New Apps Available for NEX-5R and NEX-6

Sony has made two new applications available for cameras that accept them (NEX-5R, NEX-6) in their PlayMemories store. The apps are Time-lapse (US$10), and Cinematic Photo (US$5).

Time-lapse does what you think: it adds a time-lapse feature (which many cameras just have built-in). There are some nice aspects to the app, as you can choose to assemble a 24 fps or 30 fps video or just compile the individual stills.

Timelapseapp.jpg

But note the confusing bottom. It's trying to tell you what you've set and the implications of that. Why not just have two lines, the first of which says "X shots taken every Y seconds = Z seconds playback"? And then "Takes H:MM:SS to capture the sequence." We have engineers trying to write user interface information that's understandable, so we get confusing terms like "Duration." Is that the duration of the final result, or the duration that it takes to capture the sequence? 

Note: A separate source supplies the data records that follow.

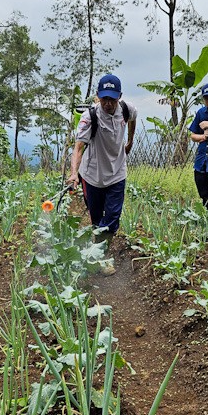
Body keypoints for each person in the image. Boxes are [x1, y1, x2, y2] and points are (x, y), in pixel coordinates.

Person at [67, 74, 137, 276]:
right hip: (92, 176)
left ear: (119, 97)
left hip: (117, 173)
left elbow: (133, 120)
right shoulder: (89, 117)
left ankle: (100, 255)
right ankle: (97, 252)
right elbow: (78, 148)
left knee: (112, 218)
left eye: (112, 99)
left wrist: (130, 141)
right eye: (104, 98)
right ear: (97, 96)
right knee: (97, 220)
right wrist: (74, 174)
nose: (108, 103)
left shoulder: (127, 109)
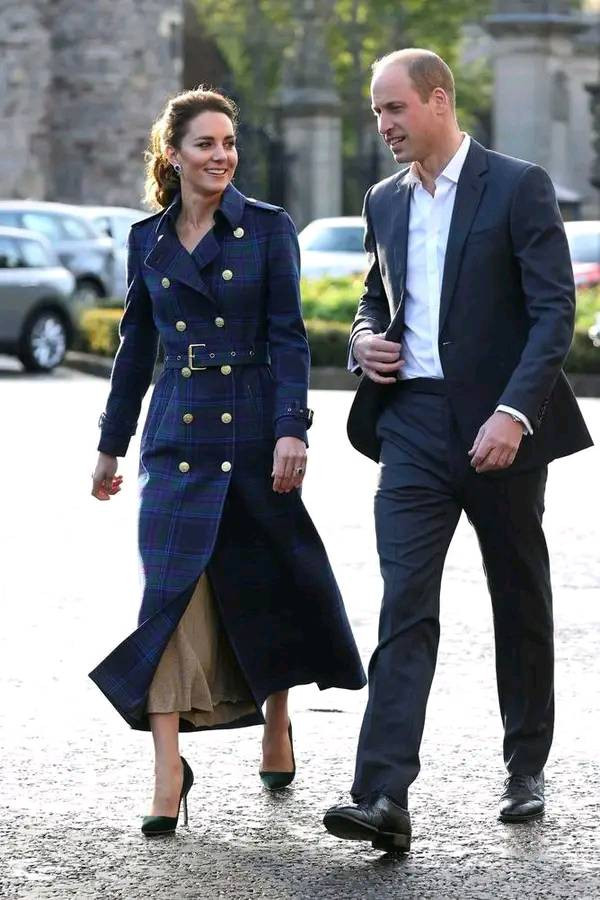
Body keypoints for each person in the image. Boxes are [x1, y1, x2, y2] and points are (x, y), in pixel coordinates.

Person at [323, 49, 592, 854]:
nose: (383, 125)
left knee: (518, 593)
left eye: (394, 108)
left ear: (438, 101)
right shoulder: (383, 200)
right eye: (377, 111)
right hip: (410, 423)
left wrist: (514, 413)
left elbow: (554, 313)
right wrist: (363, 339)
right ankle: (382, 795)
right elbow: (375, 295)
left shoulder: (517, 186)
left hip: (500, 427)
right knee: (405, 601)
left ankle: (525, 764)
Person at [89, 87, 366, 836]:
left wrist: (291, 429)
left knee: (262, 578)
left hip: (250, 430)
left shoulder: (268, 228)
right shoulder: (147, 239)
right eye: (206, 144)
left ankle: (277, 720)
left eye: (230, 143)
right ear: (173, 154)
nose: (222, 156)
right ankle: (166, 772)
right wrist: (111, 445)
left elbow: (289, 337)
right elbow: (136, 351)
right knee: (168, 598)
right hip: (176, 440)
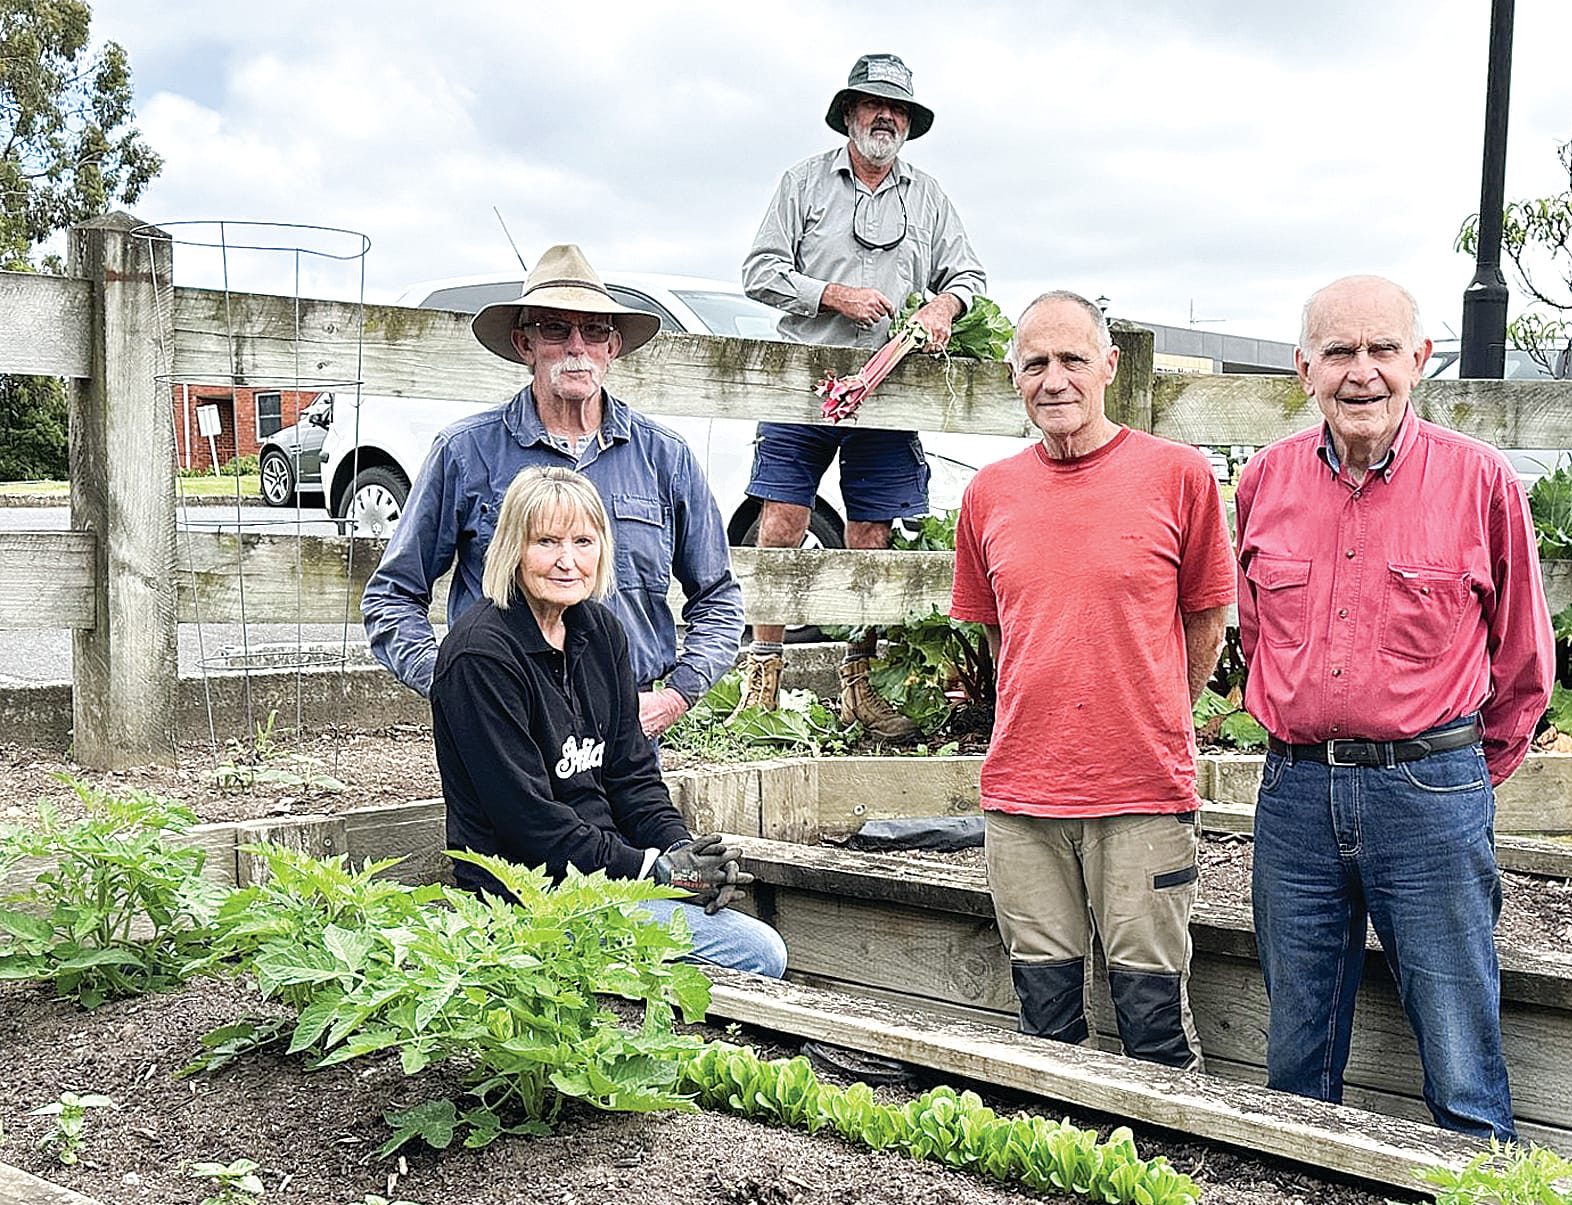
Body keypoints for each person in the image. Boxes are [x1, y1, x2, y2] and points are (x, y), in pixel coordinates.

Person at [1234, 274, 1554, 1140]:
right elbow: (1256, 636)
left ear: (1419, 360)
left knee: (1457, 1041)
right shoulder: (1263, 483)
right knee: (1296, 1047)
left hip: (1428, 792)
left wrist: (1453, 777)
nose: (1360, 372)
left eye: (1382, 350)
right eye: (1338, 352)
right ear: (1304, 369)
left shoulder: (1479, 482)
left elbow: (1522, 662)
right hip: (1294, 796)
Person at [949, 292, 1236, 1069]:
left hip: (1141, 787)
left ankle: (1167, 1169)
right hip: (1022, 794)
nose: (1054, 380)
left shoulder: (1177, 476)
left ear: (1107, 366)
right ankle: (1060, 1178)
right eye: (1035, 363)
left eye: (1072, 359)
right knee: (1044, 1019)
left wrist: (1153, 711)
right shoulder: (988, 495)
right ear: (1013, 376)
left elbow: (1206, 616)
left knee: (1151, 1017)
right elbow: (1001, 628)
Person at [363, 244, 743, 739]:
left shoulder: (664, 457)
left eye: (594, 330)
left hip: (626, 721)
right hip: (508, 724)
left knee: (635, 818)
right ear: (525, 344)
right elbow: (392, 594)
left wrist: (677, 695)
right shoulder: (465, 452)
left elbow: (718, 597)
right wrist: (454, 685)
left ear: (614, 347)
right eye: (555, 329)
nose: (576, 347)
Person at [430, 465, 786, 977]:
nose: (567, 561)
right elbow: (526, 821)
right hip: (530, 894)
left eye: (583, 540)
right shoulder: (481, 657)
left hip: (606, 873)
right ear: (513, 549)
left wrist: (678, 851)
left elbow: (632, 774)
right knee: (759, 952)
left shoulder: (599, 631)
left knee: (733, 916)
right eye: (546, 542)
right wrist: (650, 869)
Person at [740, 52, 987, 739]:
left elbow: (968, 272)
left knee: (870, 533)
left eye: (898, 109)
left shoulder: (929, 196)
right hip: (805, 377)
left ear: (907, 122)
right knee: (783, 521)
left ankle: (861, 683)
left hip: (890, 384)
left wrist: (945, 305)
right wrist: (827, 293)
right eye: (874, 105)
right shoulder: (803, 183)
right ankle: (761, 680)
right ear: (849, 113)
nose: (886, 117)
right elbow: (759, 271)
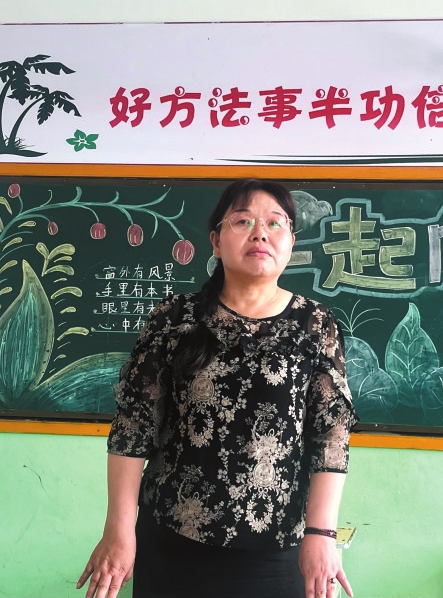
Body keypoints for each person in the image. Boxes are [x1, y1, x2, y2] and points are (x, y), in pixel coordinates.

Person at [77, 179, 358, 598]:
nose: (260, 233)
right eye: (243, 221)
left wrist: (322, 533)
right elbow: (133, 427)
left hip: (277, 548)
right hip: (172, 540)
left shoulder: (315, 324)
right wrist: (118, 530)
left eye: (275, 223)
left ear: (291, 243)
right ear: (215, 241)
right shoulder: (174, 318)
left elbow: (331, 436)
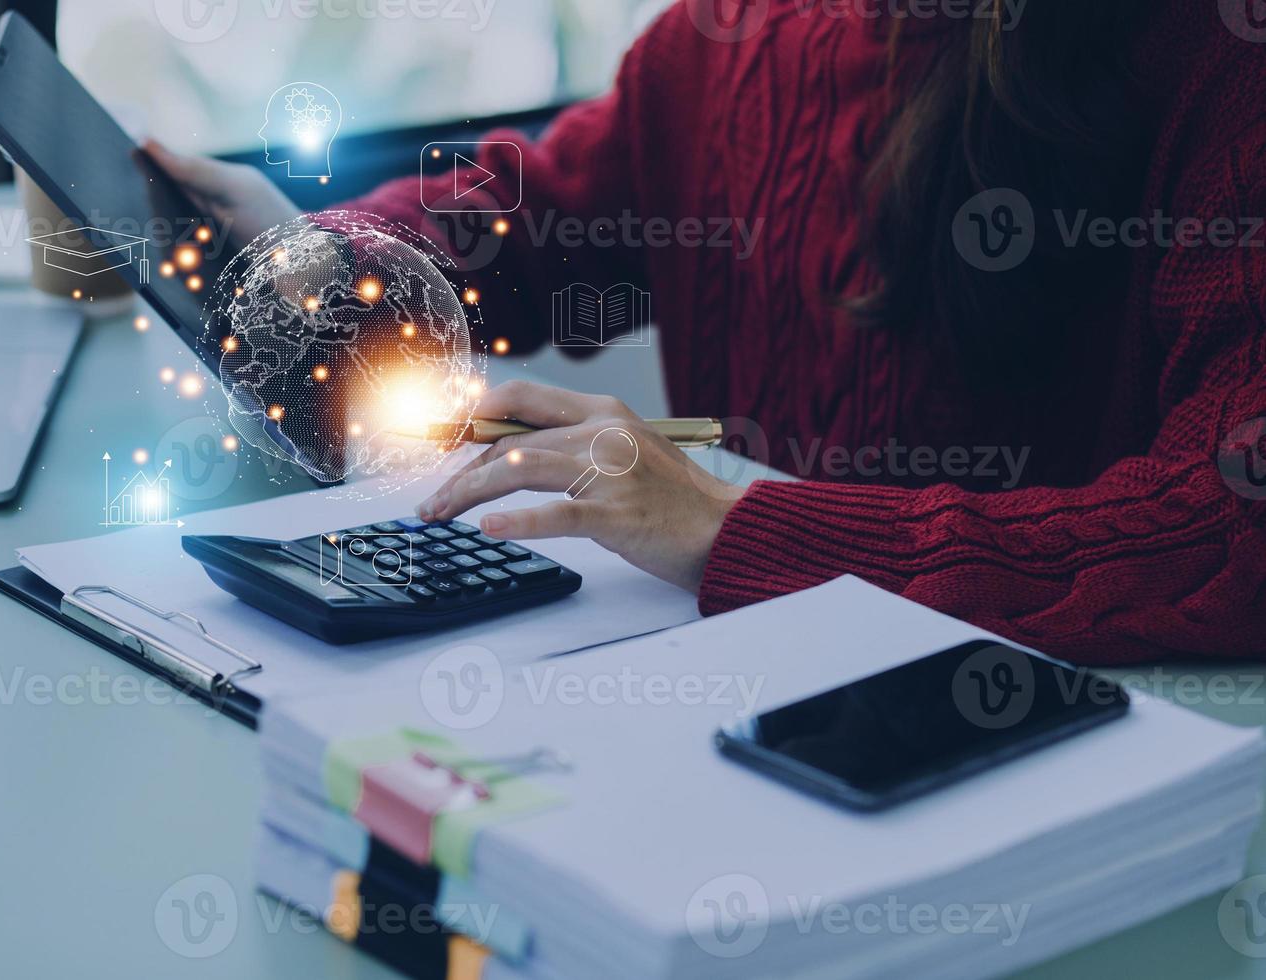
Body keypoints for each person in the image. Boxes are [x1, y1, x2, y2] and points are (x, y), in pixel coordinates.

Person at [147, 0, 1266, 665]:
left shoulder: (1221, 63)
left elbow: (1231, 531)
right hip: (727, 681)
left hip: (1017, 750)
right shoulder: (727, 34)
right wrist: (328, 252)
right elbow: (548, 210)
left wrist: (737, 523)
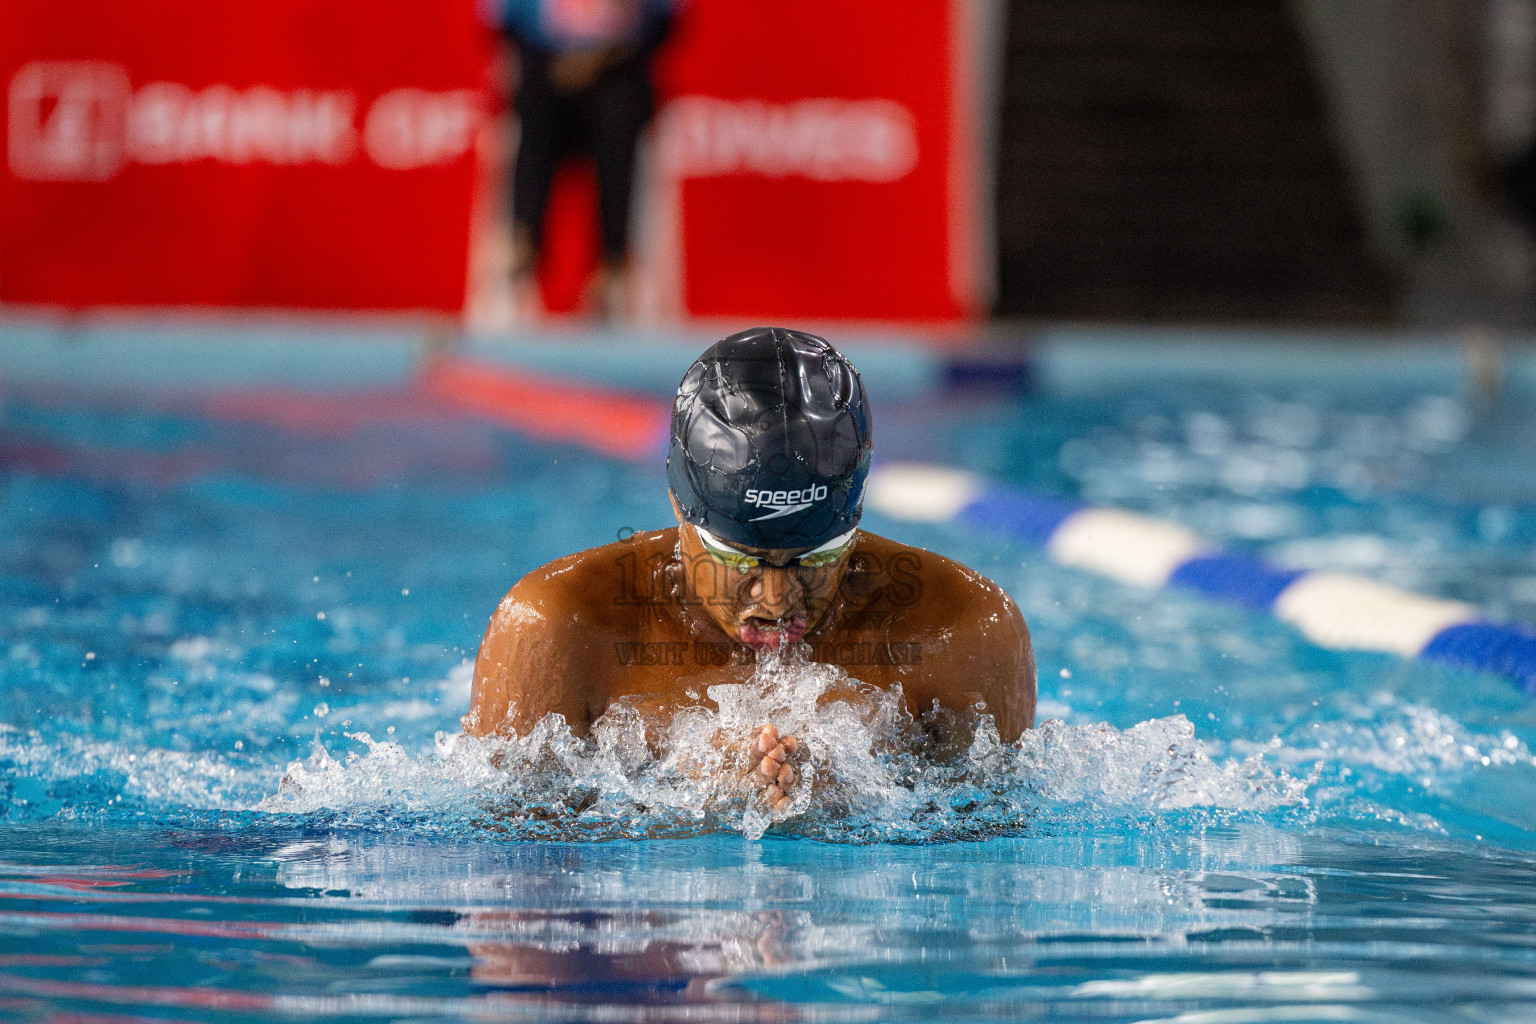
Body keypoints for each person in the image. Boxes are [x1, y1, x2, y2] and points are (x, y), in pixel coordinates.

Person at [464, 328, 1036, 808]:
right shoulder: (559, 626)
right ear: (677, 508)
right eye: (741, 560)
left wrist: (854, 801)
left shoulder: (962, 630)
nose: (778, 598)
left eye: (817, 558)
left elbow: (996, 860)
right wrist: (696, 801)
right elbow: (506, 863)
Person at [489, 0, 677, 317]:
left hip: (618, 73)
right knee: (535, 112)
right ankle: (523, 242)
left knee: (619, 115)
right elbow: (504, 24)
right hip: (548, 72)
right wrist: (557, 65)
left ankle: (613, 260)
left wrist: (598, 61)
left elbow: (664, 24)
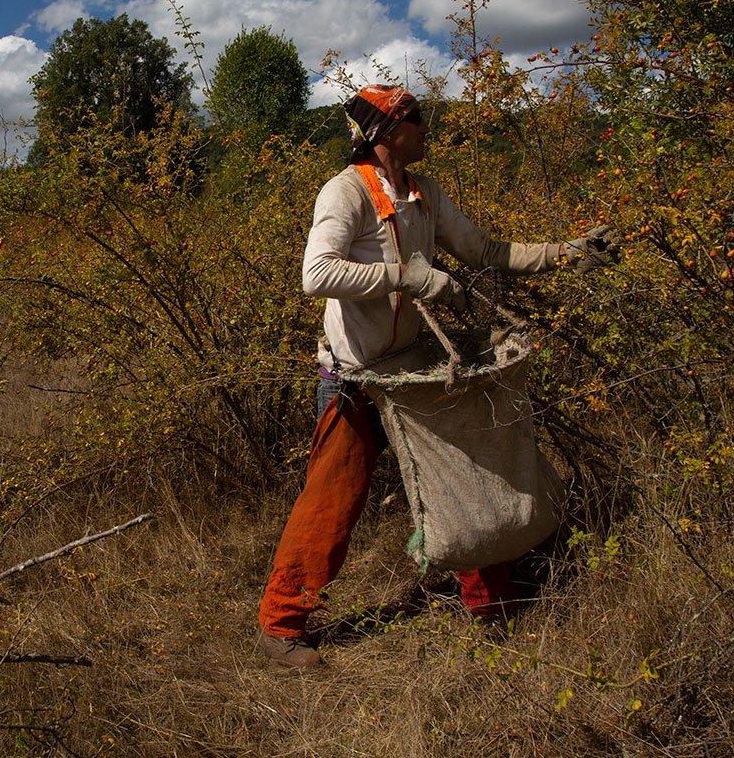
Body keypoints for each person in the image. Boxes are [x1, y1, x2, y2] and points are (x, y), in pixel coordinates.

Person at [256, 84, 616, 669]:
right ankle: (280, 627)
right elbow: (315, 274)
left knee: (464, 478)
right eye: (415, 118)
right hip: (355, 378)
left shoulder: (425, 195)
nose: (426, 127)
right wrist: (410, 277)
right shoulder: (345, 191)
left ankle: (493, 609)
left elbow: (488, 251)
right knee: (333, 501)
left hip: (412, 373)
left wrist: (568, 254)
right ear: (385, 132)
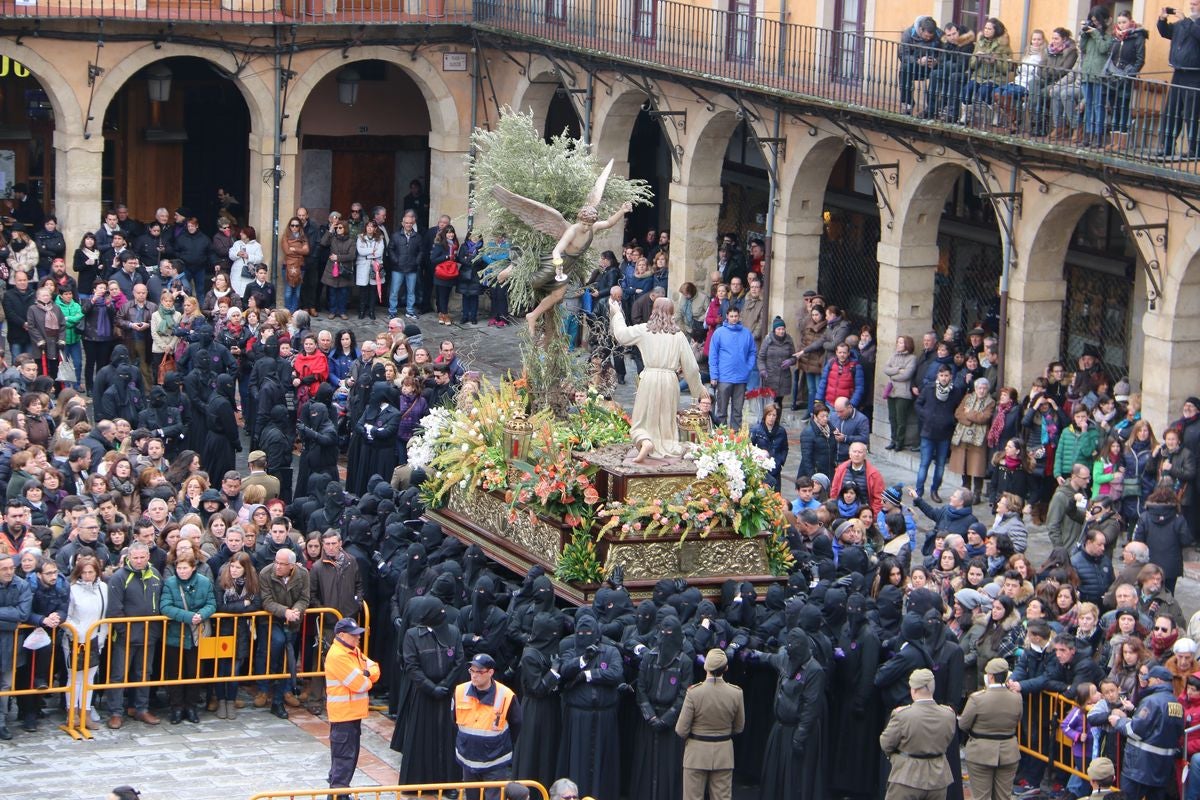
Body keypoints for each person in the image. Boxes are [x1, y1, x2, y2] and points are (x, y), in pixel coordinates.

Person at [607, 289, 706, 462]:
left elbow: (621, 335)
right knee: (666, 419)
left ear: (653, 311)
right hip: (670, 380)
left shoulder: (645, 330)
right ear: (672, 313)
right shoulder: (679, 335)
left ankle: (645, 440)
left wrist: (617, 314)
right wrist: (699, 391)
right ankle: (665, 444)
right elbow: (691, 367)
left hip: (650, 378)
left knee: (642, 418)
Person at [675, 647, 745, 800]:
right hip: (723, 753)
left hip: (696, 753)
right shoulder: (736, 693)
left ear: (705, 666)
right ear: (726, 668)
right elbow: (739, 727)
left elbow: (681, 729)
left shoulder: (694, 692)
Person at [879, 668, 959, 800]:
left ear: (913, 689)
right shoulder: (948, 714)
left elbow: (886, 743)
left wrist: (896, 758)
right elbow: (947, 739)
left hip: (906, 776)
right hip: (938, 777)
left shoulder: (903, 715)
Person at [1110, 664, 1186, 800]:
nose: (1146, 682)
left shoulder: (1151, 701)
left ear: (1159, 680)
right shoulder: (1178, 705)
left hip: (1139, 767)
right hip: (1162, 768)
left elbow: (1135, 730)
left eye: (1149, 680)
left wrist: (1119, 722)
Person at [453, 653, 522, 800]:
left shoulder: (506, 695)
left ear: (490, 672)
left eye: (479, 671)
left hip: (495, 762)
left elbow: (517, 724)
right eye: (472, 670)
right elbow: (453, 719)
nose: (474, 675)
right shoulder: (459, 691)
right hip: (468, 760)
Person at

This is actually one of the reasons why I want Sony to open up the API to outside developers. Some of us have experience in attention to such details. Plus we have an imagination, too. Where are the "ease in" and "ease out" options? Where are the fade and exposure options? I've got some time-lapse apps on my iPhone that just blow this one away in terms of capabilities and options, and they don't cost US$10.

Technically, what Sony has presented is an intervalometer that can compile into a video output, not a true and complete time-lapse application. Still, it's better than nothing. But why do we have to pay US$10 for that on these cameras when the same thing is available free on other cameras?

The Cinematic Photo application is more interesting in that it does something that we haven't seen on another camera yet (though Nikon's Motion Snapshot in the Nikon 1 models is a relative). Basically it combines a still and a video taken together (it's actually a very fast sequence of stills used to mimic video). You then outline the area of the still in which you want the video to be used instead of the still. So you end up with a "video" that's a still, but with some parts of it moving. 

You actually have to think a bit about this capability before you try to shoot it. It works best when you have isolated motion in the foreground against a fixed background. If you have both a foreground and background in motion, it gets tougher to pick an area to animate that doesn't give itself away and ruin the effect (e.g. part of the background moves, but not all of it).